Items from a dataset

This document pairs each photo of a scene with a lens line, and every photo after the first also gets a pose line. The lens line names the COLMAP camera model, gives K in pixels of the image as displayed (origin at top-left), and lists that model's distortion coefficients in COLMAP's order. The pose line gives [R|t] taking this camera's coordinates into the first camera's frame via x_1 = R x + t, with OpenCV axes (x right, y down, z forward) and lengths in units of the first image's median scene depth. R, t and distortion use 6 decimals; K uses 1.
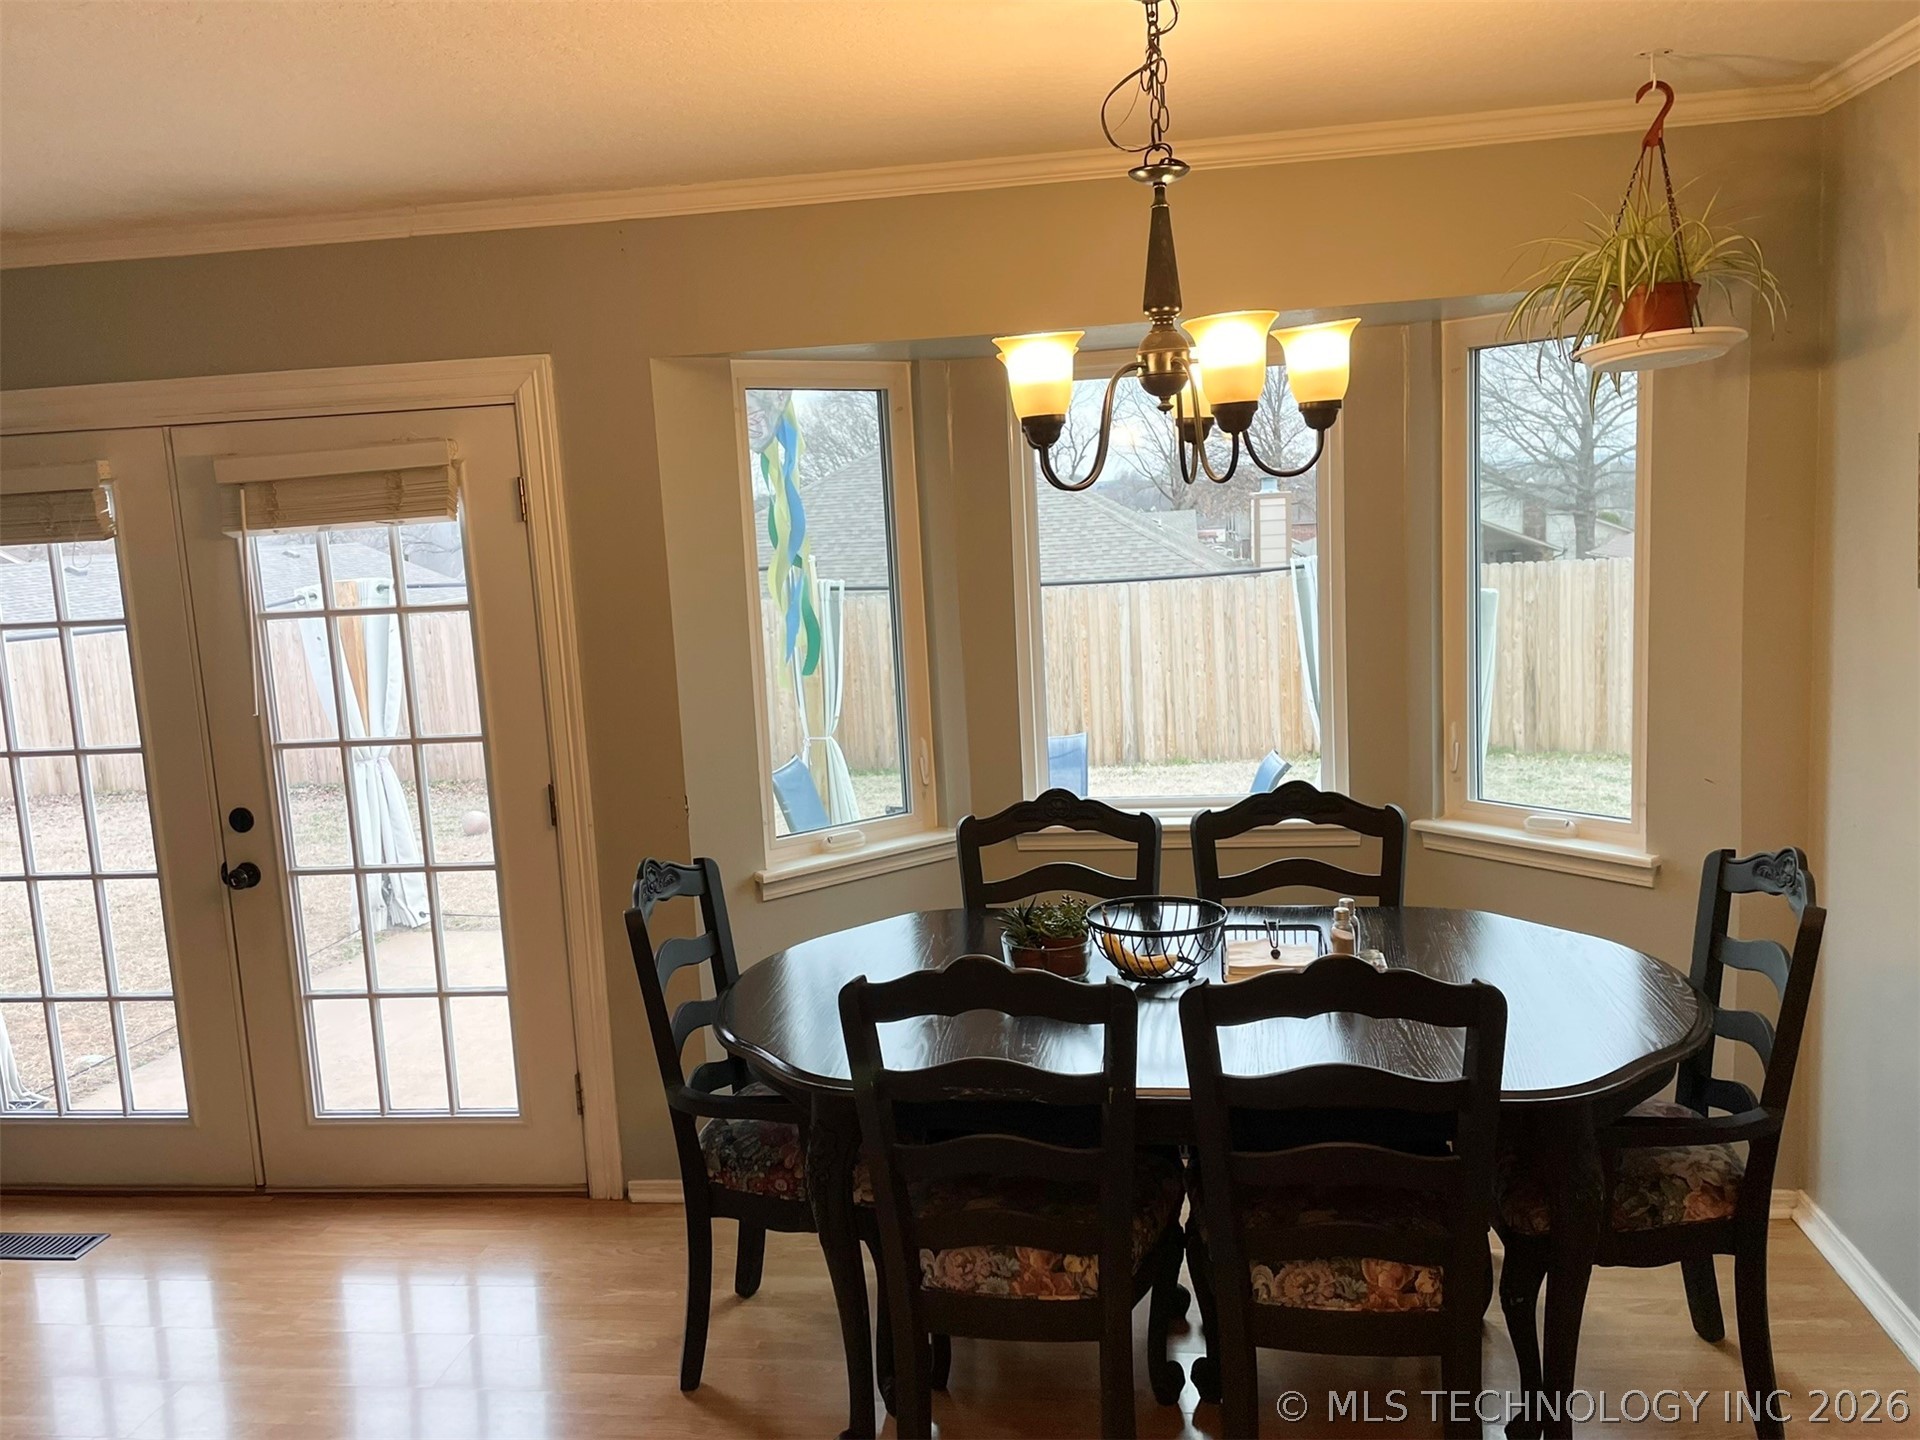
lens RADIAL K [[1527.8, 0, 972.1], [0, 1527.8, 721.5], [0, 0, 1]] dist [0.142408, -0.199874]
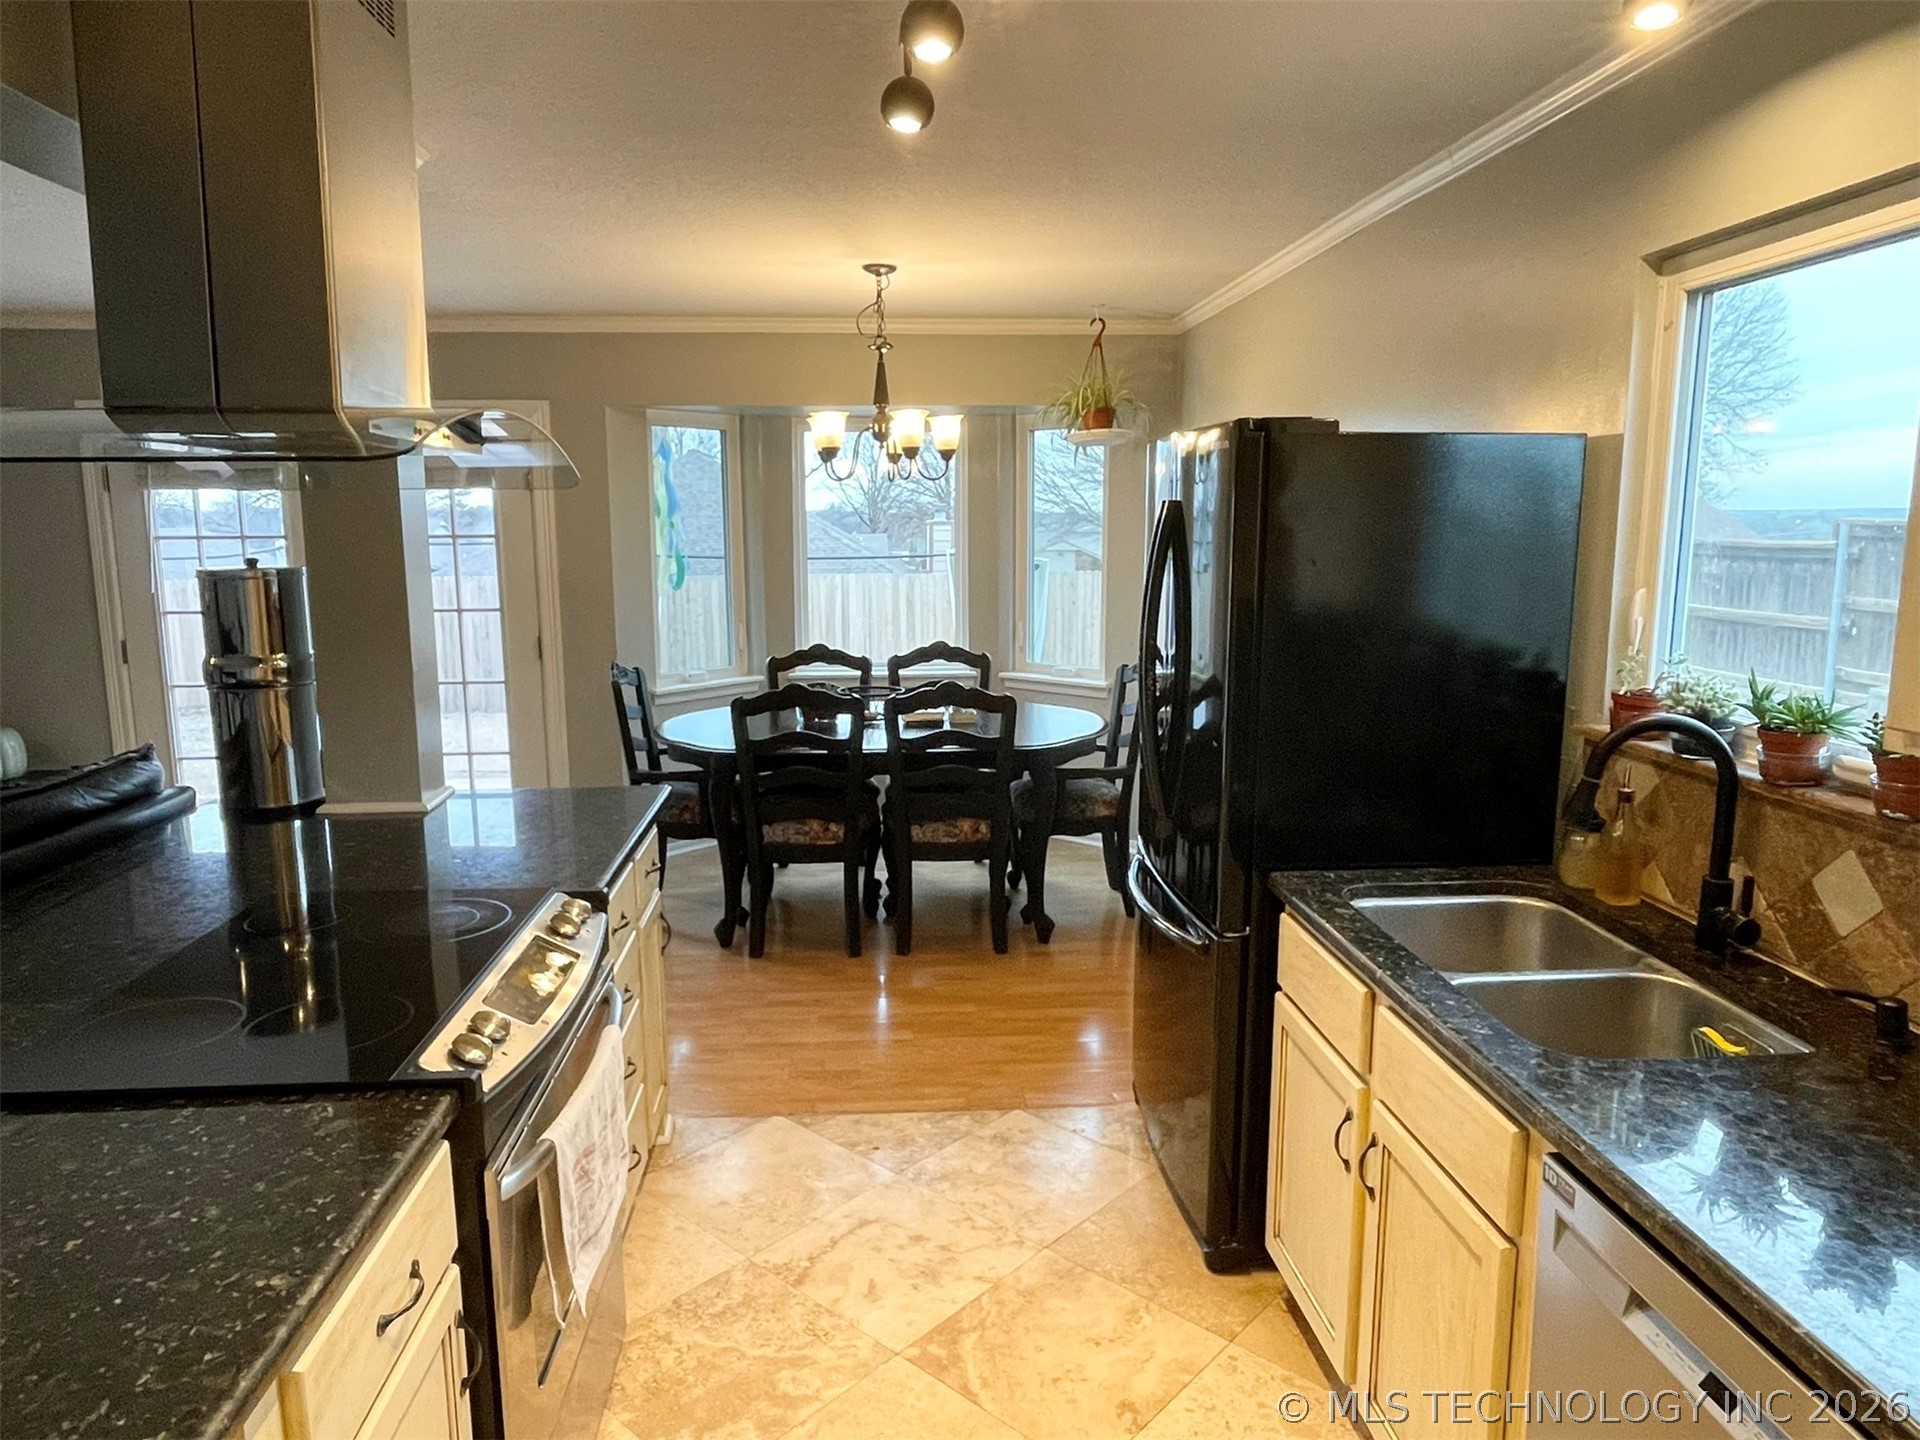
lens RADIAL K [[1216.7, 0, 960.0], [0, 1216.7, 720.0], [0, 0, 1]] dist [-0.007675, -0.001389]
pose [[0.978335, 0.015957, 0.206414, -0.087223], [-0.018697, 0.999761, 0.011329, 0.122642], [-0.206184, -0.014942, 0.978399, -0.547377]]
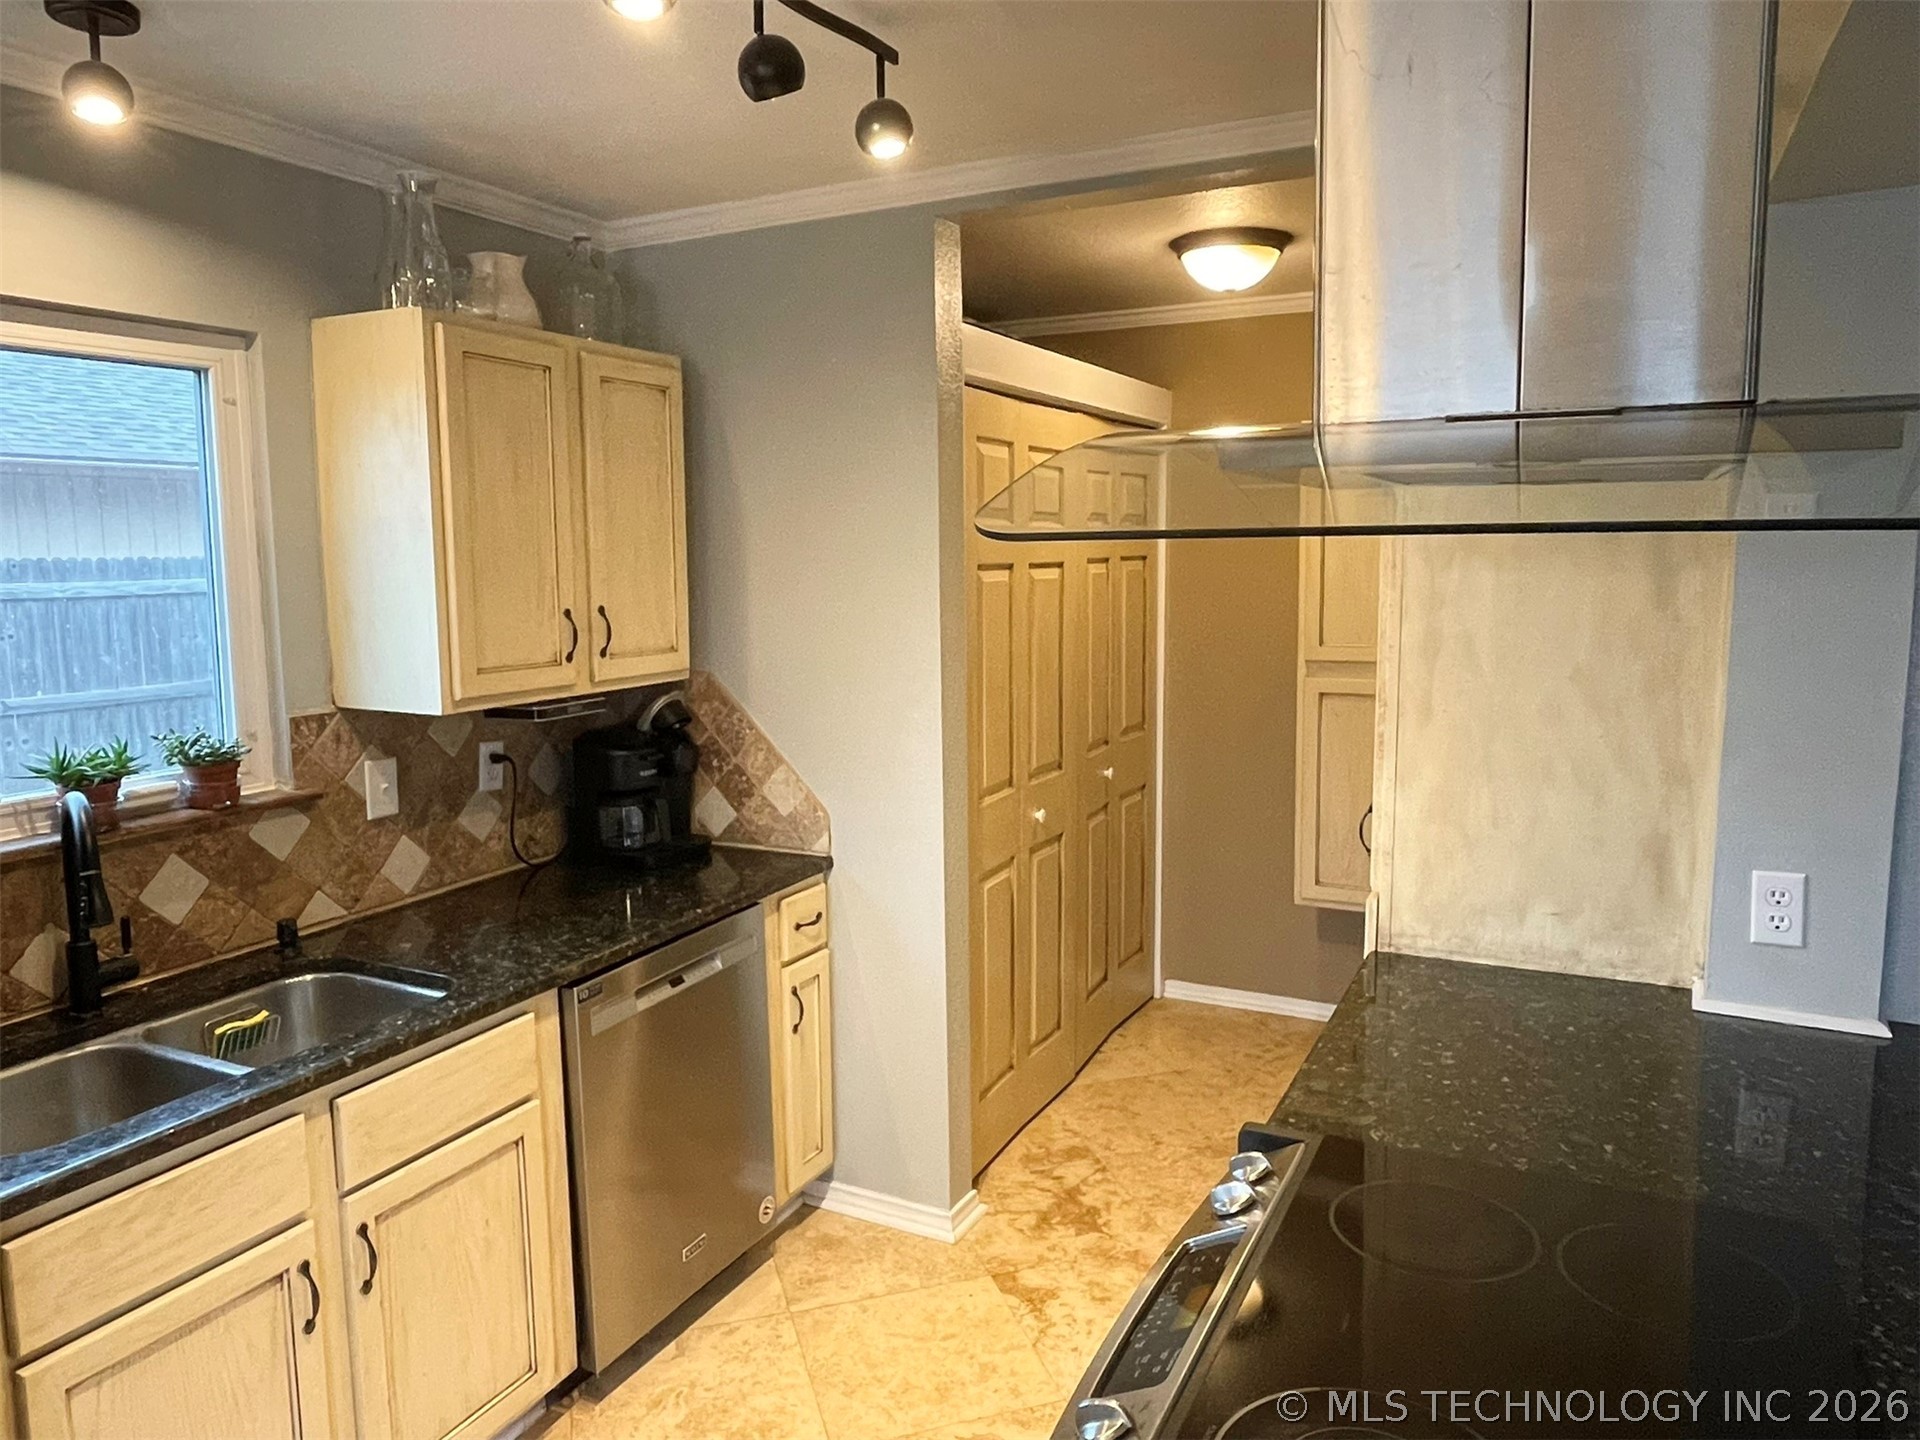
lens RADIAL K [[1316.0, 0, 945.5], [0, 1316.0, 702.1], [0, 0, 1]] dist [-0.001781, -0.000538]
pose [[-0.938523, 0.026380, 0.344208, -0.229322], [0.111821, 0.966551, 0.230816, -0.011213], [-0.326605, 0.255115, -0.910080, 0.326248]]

◆ EXERCISE GOAL
Each entry needs to be returned verbatim, with its pictures left out.

◆ FINAL ANSWER
This document pairs each photo of a scene with a lens line, and every photo after the first also gets a pose line. The lens line names the COLMAP camera model, gives K in pixels of the image as displayed (origin at top-left), and lists that model's distortion coefficients in COLMAP's order. The pose line gives [R|t] taking this camera's coordinates into the first camera's frame via x_1 = R x + t, with OpenCV axes (x right, y down, z forward) and lengths in units of the first image's median scene depth. R, t and distortion use 6 decimals; K uses 1.
lens RADIAL K [[1527.8, 0, 972.1], [0, 1527.8, 721.5], [0, 0, 1]] dist [0.142408, -0.199874]
lens RADIAL K [[1216.7, 0, 960.0], [0, 1216.7, 720.0], [0, 0, 1]] dist [-0.007675, -0.001389]
pose [[0.978335, 0.015957, 0.206414, -0.087223], [-0.018697, 0.999761, 0.011329, 0.122642], [-0.206184, -0.014942, 0.978399, -0.547377]]
lens RADIAL K [[1316.0, 0, 945.5], [0, 1316.0, 702.1], [0, 0, 1]] dist [-0.001781, -0.000538]
pose [[-0.938523, 0.026380, 0.344208, -0.229322], [0.111821, 0.966551, 0.230816, -0.011213], [-0.326605, 0.255115, -0.910080, 0.326248]]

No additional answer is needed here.